DIRECTIVE. Repeat exactly the lines below that lie between the line with "### link : https://gcc.gnu.org/bugzilla/show_bug.cgi?id=89820" and the line with "The neural network", counting both of those lines as part of the answer.

(Source data)
•••

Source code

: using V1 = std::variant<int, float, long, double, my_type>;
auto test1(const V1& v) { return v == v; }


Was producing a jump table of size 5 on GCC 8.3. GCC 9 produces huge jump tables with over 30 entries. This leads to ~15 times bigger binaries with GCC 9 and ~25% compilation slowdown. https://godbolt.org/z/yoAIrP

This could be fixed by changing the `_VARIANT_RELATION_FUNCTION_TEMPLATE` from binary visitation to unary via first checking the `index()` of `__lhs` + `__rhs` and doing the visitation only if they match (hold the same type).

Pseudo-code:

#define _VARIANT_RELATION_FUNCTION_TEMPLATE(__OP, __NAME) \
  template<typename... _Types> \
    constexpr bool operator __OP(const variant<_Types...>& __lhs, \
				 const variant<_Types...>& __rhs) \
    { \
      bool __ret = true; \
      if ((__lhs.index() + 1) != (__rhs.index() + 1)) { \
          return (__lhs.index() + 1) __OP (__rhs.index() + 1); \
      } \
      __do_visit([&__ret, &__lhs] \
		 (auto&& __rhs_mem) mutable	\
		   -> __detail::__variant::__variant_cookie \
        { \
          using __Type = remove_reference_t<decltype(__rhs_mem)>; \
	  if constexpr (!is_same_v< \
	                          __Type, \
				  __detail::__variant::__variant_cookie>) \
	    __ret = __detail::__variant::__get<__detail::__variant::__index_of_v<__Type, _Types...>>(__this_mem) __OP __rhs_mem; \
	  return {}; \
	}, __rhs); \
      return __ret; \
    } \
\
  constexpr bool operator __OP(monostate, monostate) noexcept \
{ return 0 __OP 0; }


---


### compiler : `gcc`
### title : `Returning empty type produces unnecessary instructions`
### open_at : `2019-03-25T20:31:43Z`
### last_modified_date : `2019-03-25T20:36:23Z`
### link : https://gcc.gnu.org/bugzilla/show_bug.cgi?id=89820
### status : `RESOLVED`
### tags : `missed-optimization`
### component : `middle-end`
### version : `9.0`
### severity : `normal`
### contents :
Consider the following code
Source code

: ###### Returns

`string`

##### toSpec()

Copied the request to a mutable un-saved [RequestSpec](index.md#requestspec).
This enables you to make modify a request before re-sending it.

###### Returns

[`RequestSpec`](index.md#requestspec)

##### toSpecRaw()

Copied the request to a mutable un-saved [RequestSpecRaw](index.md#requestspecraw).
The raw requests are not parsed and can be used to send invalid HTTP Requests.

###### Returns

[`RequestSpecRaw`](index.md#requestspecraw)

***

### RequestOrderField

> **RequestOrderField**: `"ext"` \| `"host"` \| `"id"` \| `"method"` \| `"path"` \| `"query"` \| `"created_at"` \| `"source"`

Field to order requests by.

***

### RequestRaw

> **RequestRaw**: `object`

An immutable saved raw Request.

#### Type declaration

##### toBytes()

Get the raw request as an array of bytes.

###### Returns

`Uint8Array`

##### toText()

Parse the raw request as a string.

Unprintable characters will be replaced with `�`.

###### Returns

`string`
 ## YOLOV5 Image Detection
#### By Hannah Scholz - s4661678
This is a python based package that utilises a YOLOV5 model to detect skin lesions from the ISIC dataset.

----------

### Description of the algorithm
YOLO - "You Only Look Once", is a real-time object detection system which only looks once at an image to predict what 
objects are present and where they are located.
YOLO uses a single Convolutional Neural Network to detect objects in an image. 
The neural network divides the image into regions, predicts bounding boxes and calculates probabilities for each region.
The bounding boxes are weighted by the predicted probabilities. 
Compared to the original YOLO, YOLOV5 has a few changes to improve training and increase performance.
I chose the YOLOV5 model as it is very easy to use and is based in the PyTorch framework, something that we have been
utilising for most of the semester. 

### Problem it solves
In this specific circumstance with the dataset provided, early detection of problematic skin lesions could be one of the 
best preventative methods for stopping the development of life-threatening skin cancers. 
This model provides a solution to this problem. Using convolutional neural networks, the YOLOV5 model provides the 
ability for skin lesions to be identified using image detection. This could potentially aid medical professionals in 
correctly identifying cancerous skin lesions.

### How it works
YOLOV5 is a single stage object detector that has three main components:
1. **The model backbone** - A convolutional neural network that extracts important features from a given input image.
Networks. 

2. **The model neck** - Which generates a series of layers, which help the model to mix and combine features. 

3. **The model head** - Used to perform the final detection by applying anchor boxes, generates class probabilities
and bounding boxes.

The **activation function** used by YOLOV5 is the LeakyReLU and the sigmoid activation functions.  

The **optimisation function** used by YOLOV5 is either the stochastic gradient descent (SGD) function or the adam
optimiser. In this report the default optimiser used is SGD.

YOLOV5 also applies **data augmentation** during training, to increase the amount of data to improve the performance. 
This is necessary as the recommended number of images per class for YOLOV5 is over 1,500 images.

•••

EXERCISE RESULT.
### link : https://gcc.gnu.org/bugzilla/show_bug.cgi?id=89820
### status : `RESOLVED`
### tags : `missed-optimization`
### component : `middle-end`
### version : `9.0`
### severity : `normal`
### contents :
Consider the following code
Source code

: ###### Returns

`string`

##### toSpec()

Copied the request to a mutable un-saved [RequestSpec](index.md#requestspec).
This enables you to make modify a request before re-sending it.

###### Returns

[`RequestSpec`](index.md#requestspec)

##### toSpecRaw()

Copied the request to a mutable un-saved [RequestSpecRaw](index.md#requestspecraw).
The raw requests are not parsed and can be used to send invalid HTTP Requests.

###### Returns

[`RequestSpecRaw`](index.md#requestspecraw)

***

### RequestOrderField

> **RequestOrderField**: `"ext"` \| `"host"` \| `"id"` \| `"method"` \| `"path"` \| `"query"` \| `"created_at"` \| `"source"`

Field to order requests by.

***

### RequestRaw

> **RequestRaw**: `object`

An immutable saved raw Request.

#### Type declaration

##### toBytes()

Get the raw request as an array of bytes.

###### Returns

`Uint8Array`

##### toText()

Parse the raw request as a string.

Unprintable characters will be replaced with `�`.

###### Returns

`string`
 ## YOLOV5 Image Detection
#### By Hannah Scholz - s4661678
This is a python based package that utilises a YOLOV5 model to detect skin lesions from the ISIC dataset.

----------

### Description of the algorithm
YOLO - "You Only Look Once", is a real-time object detection system which only looks once at an image to predict what 
objects are present and where they are located.
YOLO uses a single Convolutional Neural Network to detect objects in an image. 
The neural network divides the image into regions, predicts bounding boxes and calculates probabilities for each region.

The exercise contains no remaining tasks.